* Excerpted data *
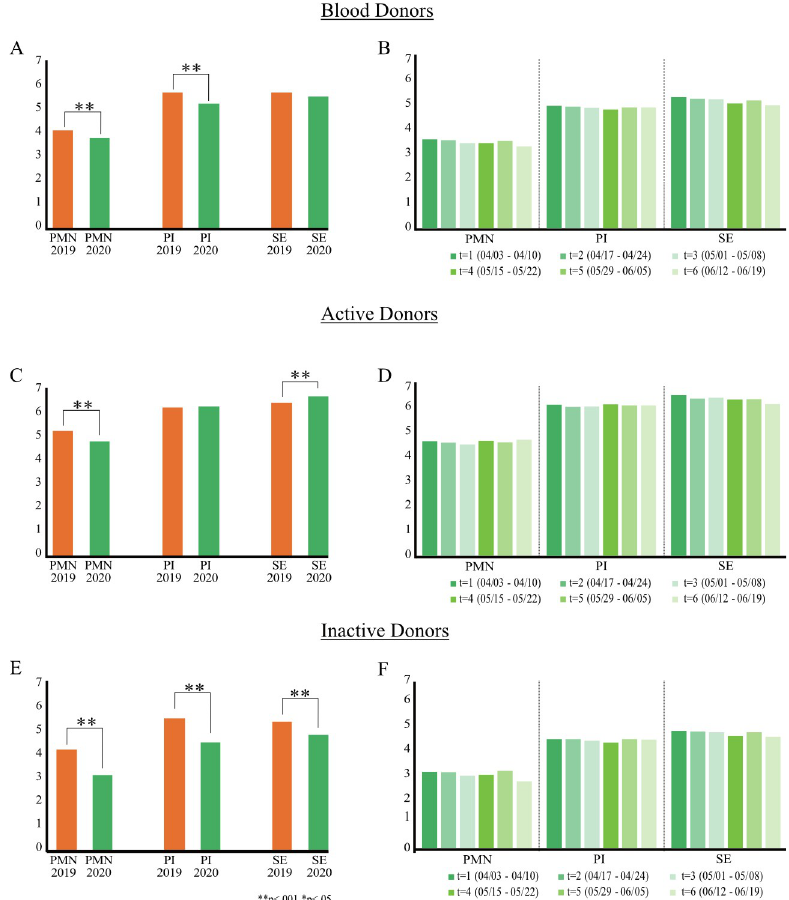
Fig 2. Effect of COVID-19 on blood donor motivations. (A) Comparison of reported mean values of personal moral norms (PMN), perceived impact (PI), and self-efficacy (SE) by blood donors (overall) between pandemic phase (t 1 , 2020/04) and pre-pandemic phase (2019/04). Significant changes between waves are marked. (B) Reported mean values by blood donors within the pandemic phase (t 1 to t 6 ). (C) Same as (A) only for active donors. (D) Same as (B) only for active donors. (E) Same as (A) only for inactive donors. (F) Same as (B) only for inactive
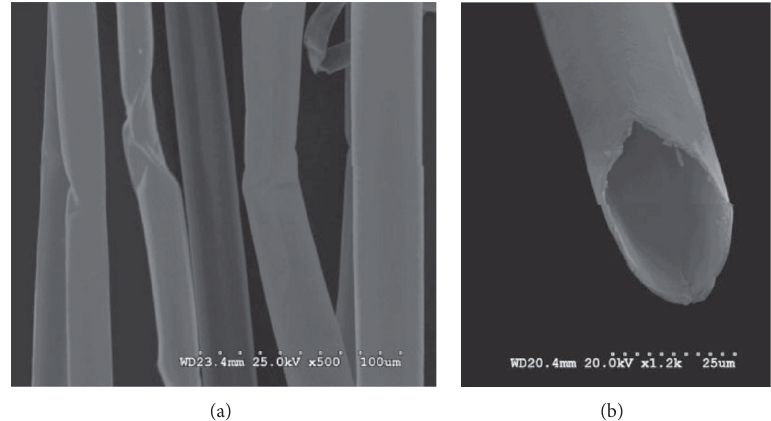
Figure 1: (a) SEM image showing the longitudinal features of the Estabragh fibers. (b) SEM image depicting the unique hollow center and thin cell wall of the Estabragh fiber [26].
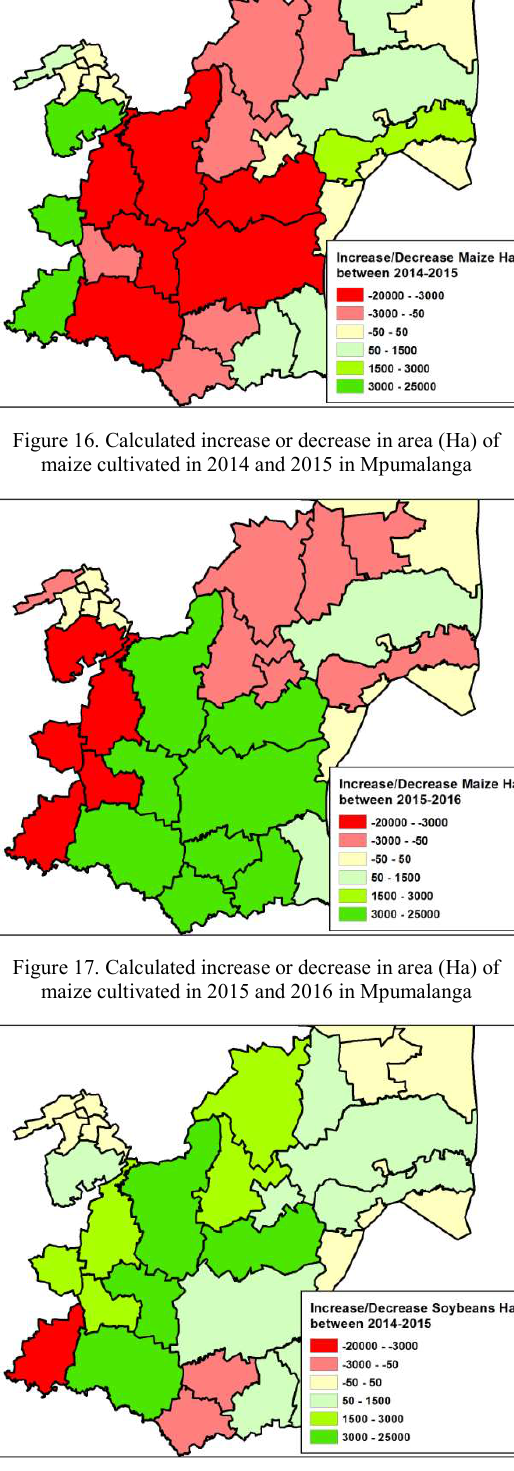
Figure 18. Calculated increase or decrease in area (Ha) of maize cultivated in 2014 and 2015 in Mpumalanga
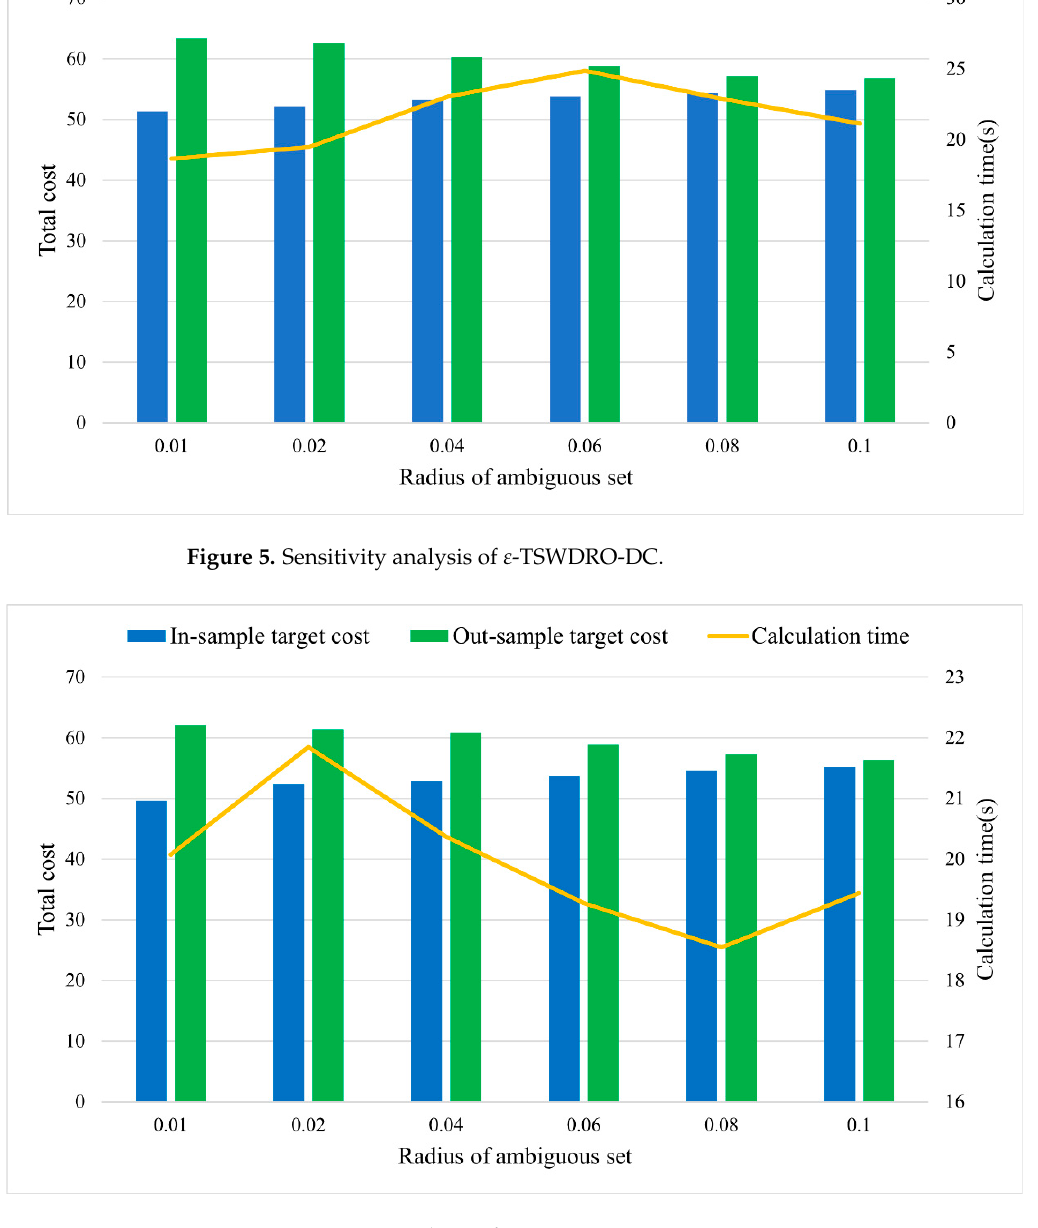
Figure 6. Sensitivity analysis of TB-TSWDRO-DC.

==

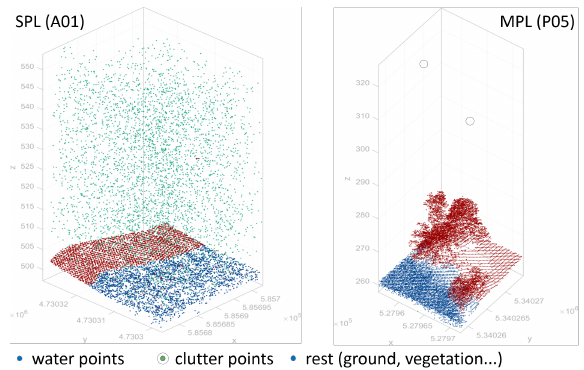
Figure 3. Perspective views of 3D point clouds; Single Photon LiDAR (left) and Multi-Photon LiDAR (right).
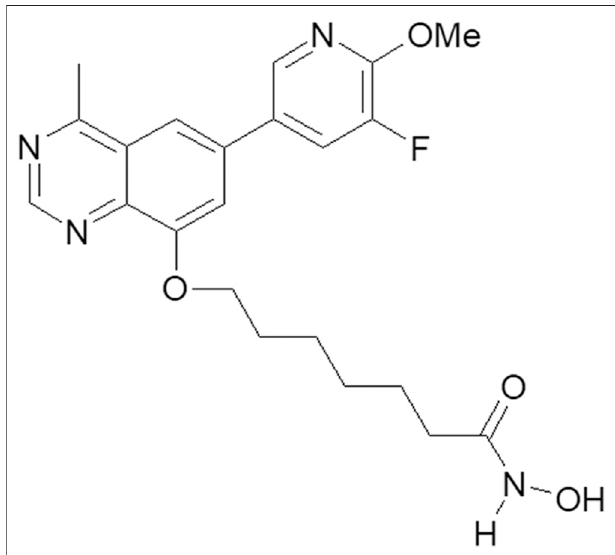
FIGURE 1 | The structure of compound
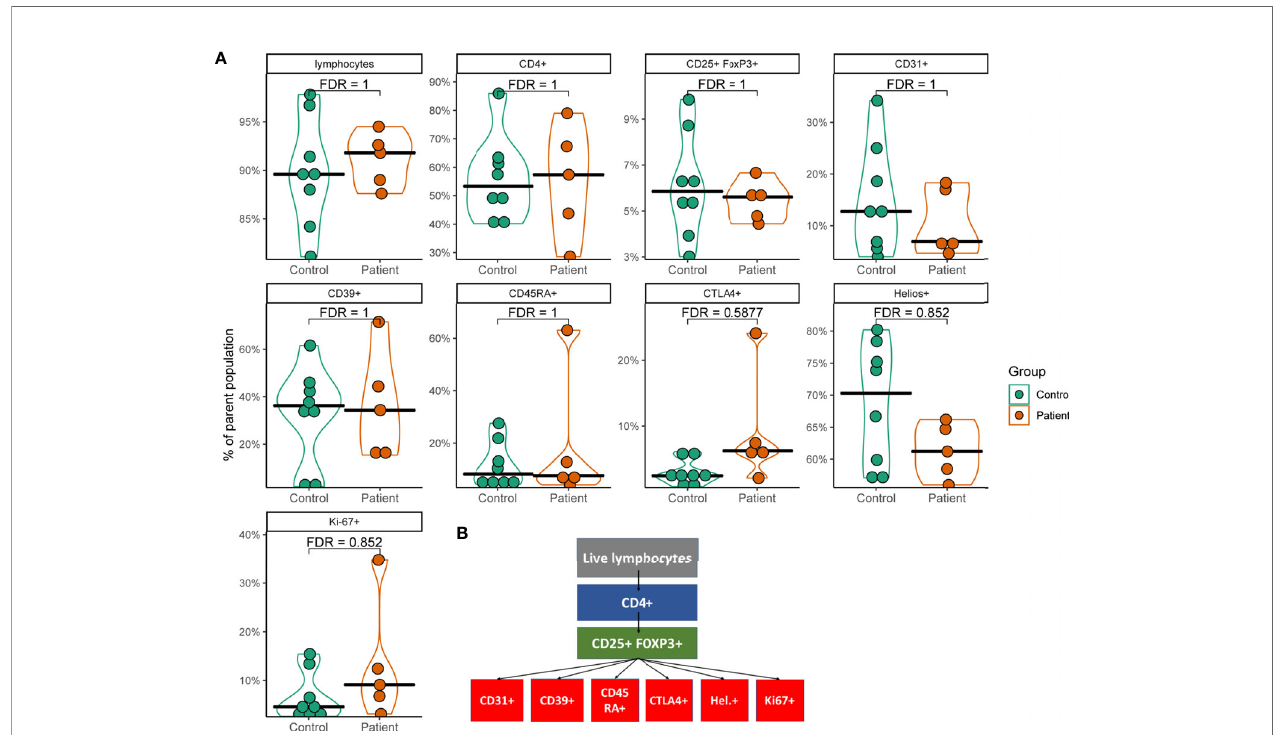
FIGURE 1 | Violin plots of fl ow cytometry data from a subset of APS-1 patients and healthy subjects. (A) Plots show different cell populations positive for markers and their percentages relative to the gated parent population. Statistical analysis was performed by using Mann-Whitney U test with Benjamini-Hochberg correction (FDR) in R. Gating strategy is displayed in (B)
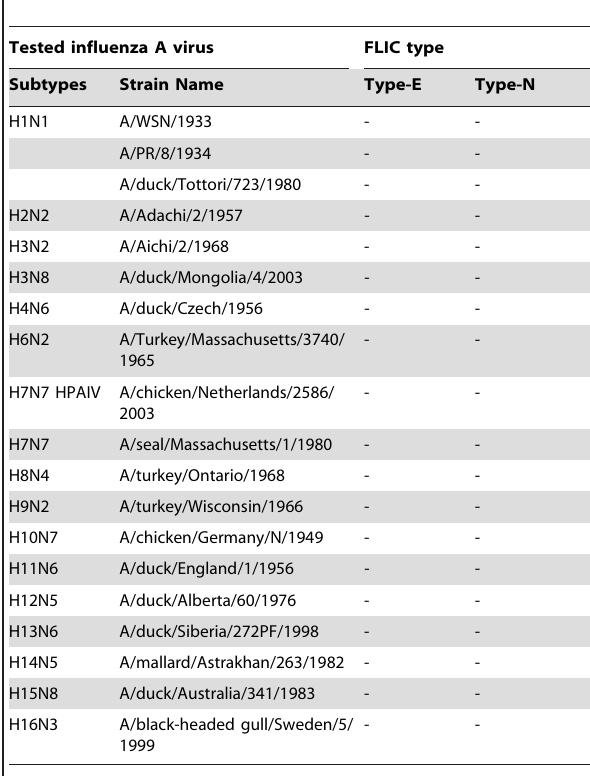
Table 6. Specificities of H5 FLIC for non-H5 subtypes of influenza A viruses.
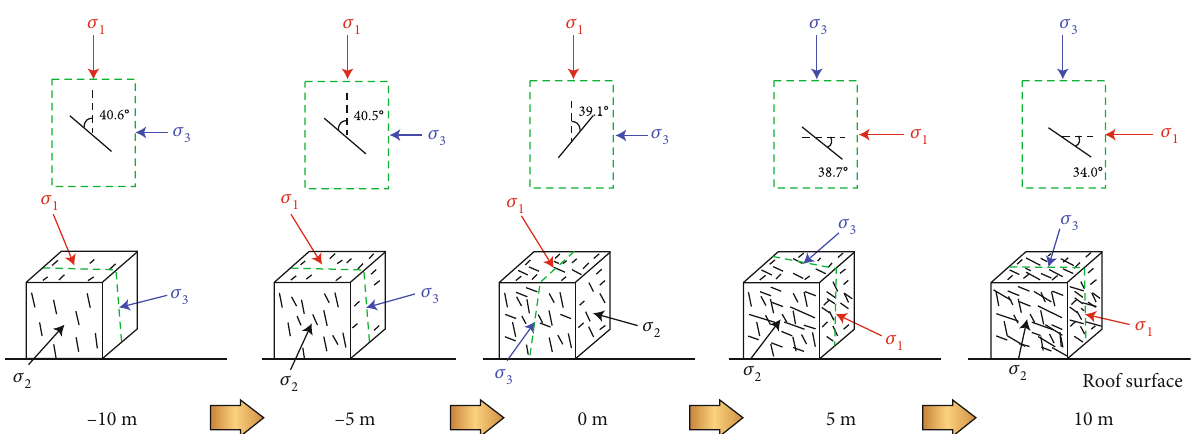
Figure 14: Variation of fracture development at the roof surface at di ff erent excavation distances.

* What you should do *
If a line in the records contains the word "analysis", copy it out.

* Response for this exercise *
Figure 6. Sensitivity analysis of TB-TSWDRO-DC.
FIGURE 1 | Violin plots of fl ow cytometry data from a subset of APS-1 patients and healthy subjects. (A) Plots show different cell populations positive for markers and their percentages relative to the gated parent population. Statistical analysis was performed by using Mann-Whitney U test with Benjamini-Hochberg correction (FDR) in R. Gating strategy is displayed in (B)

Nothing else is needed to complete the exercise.